══ EXTRACT PROVIDED

•  
  •  
 

Publication Date

2013

Abstract

This Article places the relationship between evidence
rules and the modern trial in a historical context. The
trial's foundation is in popular culture-lay witnesses
testifying before a lay jury. Eighteenth-century trials were
a "rambling altercation" between the defendant and his
accusers-unruly (literally), unstructured, very brief, and
less concerned with the "truth"than a socially acceptable
judgment. The modern trial's emergence in the nineteenth
century coincided with the professionalization of law, the
active involvement of lawyers as advocates, and the
sprouting of evidence rules to regulate both lawyers and
lay juries. Nonetheless, evidence law accommodated
prevailing lay culture in order to foster legitimacy. Trials
now searched for the truth, but did so in nineteenth-
century terms.

════
══ INFORMATION GIVEN

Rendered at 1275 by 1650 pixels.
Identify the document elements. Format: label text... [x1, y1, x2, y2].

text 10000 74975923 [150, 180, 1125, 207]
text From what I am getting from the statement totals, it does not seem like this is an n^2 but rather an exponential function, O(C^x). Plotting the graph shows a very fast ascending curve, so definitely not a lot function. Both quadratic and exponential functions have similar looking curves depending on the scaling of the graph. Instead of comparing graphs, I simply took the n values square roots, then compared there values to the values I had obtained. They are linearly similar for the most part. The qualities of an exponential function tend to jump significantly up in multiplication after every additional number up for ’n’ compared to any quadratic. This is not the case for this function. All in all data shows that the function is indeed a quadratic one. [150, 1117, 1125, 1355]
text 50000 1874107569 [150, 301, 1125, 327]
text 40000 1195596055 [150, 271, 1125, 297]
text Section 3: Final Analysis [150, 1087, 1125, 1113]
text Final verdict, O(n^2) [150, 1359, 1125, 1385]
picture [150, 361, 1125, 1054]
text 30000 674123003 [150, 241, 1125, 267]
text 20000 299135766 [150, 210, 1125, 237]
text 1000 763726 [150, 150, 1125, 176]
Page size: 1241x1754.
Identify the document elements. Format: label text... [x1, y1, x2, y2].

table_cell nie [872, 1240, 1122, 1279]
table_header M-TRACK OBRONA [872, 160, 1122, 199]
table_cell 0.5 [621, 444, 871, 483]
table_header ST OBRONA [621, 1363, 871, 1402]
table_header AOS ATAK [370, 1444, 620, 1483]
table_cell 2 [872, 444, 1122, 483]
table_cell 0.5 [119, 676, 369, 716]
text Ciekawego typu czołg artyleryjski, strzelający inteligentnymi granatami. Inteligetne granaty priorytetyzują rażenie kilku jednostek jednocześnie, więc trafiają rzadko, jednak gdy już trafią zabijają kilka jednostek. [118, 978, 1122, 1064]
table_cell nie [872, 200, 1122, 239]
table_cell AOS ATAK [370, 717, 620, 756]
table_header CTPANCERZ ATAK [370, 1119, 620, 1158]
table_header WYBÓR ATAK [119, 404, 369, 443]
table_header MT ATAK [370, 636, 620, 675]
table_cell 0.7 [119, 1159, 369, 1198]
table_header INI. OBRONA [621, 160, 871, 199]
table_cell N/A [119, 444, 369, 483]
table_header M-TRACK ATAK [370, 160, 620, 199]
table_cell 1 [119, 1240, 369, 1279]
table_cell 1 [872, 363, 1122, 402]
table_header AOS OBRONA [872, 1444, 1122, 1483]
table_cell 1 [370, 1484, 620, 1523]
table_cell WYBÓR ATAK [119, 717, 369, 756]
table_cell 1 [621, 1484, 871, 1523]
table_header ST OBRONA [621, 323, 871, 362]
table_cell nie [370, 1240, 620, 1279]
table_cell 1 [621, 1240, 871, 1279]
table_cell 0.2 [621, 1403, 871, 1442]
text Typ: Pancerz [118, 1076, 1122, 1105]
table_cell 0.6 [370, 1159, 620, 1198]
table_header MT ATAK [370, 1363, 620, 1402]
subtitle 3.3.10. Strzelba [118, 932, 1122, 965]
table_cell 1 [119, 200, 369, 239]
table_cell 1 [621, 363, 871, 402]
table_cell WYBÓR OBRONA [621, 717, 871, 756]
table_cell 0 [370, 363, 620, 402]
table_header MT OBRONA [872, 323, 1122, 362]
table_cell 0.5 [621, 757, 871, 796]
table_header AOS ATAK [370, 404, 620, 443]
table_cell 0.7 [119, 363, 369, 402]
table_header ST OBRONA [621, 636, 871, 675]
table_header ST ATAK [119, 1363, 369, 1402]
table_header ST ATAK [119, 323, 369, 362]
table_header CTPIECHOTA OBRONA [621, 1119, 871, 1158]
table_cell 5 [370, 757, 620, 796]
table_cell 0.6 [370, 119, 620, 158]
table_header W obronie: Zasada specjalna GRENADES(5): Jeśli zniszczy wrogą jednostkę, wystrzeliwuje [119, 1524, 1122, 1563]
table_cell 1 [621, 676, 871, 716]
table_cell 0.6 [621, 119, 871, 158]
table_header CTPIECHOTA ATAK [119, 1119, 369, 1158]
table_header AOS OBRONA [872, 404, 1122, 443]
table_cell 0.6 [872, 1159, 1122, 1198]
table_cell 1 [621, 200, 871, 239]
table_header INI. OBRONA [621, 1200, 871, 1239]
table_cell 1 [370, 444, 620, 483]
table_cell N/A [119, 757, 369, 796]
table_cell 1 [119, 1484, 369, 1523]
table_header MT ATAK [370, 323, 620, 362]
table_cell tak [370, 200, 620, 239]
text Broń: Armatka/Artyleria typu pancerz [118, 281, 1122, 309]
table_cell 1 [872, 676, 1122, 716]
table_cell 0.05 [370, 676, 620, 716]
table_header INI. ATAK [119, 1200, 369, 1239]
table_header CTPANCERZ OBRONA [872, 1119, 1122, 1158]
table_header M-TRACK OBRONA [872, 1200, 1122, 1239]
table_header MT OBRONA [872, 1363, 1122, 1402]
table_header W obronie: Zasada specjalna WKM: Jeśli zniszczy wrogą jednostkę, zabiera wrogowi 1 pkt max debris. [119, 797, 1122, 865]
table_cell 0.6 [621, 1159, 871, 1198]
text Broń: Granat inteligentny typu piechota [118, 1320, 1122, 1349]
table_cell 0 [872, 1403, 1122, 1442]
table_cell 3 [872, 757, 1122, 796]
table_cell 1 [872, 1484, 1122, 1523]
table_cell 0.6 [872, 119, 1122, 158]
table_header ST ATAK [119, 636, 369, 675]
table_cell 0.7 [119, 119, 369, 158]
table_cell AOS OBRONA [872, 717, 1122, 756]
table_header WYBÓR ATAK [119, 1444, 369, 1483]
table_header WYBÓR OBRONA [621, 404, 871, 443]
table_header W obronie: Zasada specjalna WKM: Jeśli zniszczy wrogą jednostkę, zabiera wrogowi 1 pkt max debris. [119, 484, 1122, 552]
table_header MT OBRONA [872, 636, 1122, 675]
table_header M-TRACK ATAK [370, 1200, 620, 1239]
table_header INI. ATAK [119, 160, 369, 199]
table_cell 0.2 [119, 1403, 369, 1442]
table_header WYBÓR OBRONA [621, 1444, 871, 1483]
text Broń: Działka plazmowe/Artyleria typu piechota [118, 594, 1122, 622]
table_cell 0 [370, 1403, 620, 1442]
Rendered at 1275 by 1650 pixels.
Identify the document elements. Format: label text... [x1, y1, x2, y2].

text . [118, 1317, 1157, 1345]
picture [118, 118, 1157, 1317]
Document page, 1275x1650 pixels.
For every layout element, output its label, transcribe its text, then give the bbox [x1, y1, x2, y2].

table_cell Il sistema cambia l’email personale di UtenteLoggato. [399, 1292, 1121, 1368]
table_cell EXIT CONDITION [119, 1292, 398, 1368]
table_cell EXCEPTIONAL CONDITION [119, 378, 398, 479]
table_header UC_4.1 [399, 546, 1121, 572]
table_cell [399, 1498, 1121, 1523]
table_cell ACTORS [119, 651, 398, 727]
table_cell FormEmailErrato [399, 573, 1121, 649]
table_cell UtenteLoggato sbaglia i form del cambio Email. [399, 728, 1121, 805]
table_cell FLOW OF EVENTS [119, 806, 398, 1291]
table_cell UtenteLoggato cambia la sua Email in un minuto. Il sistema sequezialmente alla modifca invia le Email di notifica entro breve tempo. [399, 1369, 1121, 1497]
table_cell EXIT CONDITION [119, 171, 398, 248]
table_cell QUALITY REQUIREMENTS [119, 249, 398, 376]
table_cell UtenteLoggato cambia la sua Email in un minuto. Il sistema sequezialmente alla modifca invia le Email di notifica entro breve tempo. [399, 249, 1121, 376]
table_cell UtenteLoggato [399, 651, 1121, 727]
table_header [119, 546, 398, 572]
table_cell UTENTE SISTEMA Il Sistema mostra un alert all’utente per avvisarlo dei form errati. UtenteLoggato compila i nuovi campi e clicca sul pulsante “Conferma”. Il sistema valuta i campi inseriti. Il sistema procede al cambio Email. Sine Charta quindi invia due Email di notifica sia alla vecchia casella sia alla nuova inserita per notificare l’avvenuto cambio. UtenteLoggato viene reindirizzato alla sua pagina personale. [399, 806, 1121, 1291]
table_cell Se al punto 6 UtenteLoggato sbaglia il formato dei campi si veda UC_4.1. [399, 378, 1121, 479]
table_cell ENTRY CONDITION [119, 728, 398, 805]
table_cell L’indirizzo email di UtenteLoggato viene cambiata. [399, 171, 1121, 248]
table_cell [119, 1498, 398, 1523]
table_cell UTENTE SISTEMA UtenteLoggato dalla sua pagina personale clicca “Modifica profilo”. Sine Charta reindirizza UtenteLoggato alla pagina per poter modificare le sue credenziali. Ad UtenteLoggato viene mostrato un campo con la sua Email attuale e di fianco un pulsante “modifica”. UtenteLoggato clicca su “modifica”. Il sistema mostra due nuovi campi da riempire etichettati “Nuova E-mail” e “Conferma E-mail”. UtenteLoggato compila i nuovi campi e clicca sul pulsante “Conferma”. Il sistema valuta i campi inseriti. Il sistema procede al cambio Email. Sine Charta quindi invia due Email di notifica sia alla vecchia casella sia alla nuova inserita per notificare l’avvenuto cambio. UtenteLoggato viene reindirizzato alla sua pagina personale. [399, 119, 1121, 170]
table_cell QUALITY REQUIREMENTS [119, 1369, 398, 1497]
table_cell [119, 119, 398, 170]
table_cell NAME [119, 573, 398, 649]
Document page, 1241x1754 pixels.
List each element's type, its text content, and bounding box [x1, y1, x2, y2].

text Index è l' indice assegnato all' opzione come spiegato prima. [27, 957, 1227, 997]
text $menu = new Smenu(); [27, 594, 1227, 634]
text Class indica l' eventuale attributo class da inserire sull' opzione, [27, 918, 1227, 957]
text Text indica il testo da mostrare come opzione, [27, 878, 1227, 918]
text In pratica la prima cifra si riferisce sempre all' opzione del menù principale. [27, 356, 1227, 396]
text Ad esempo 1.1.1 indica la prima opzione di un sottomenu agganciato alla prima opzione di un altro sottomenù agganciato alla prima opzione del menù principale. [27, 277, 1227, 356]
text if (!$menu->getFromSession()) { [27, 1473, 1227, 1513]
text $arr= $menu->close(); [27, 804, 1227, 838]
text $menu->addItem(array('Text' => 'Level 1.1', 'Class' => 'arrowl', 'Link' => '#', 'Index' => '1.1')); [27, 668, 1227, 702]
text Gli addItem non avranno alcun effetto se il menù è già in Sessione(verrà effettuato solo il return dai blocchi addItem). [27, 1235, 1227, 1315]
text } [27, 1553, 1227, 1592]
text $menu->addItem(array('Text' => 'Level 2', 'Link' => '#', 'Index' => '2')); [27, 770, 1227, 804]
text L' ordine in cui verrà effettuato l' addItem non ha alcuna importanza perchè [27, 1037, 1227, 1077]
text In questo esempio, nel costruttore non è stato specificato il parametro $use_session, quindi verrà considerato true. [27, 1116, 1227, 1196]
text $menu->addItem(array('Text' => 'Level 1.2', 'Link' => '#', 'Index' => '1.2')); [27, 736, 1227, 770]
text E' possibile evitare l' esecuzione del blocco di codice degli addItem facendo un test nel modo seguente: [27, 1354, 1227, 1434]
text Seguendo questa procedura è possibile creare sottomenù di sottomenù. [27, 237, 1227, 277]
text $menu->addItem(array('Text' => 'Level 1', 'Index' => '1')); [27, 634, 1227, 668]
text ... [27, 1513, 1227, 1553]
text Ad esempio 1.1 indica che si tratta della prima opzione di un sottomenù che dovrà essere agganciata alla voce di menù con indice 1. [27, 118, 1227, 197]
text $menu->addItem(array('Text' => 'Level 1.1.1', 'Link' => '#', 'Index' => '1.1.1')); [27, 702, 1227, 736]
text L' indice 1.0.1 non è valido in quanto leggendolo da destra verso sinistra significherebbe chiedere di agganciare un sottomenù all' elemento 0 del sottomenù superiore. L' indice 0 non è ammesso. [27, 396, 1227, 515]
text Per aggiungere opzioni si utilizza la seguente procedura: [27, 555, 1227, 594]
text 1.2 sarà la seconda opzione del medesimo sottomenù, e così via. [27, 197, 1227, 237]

════

**WHAT IS NEEDED:** Carry on the abstract about evidence law and the history of the trial from the point where it stops.

**EXERCISE RESPONSE:**
The problem today is that many of the key
epistemological assumptions of modern evidence law,
especially credibility and character, draw from those
nineteenth-century roots. Dissatisfaction with some rules
has triggered several troubling trends. One fixates on
esoteric rules that beget inscrutable, often nonsensical,
distinctions. A second embraces psychology and social
science as a means of fact finding and the polestar for the
rules themselves. Examples of both trends are drawn from
character evidence, expert testimony, and credibility
doctrine.

Together, these trends reveal the law's discomfort with,
and occasional contempt for, contemporary lay thinking.
Trials are fast becoming a pedantic joust, inaccessible to
the lay public. Neither sophistic rules nor the latest
styling of social science are the answer. Yet it may well be
that current evidence law poorly reflects modern popular
thinking as well. The trial's legitimacy demands that
evidence law effectively mediate between legal institutions
and prevailing social and cultural thought about
credibility and human contact.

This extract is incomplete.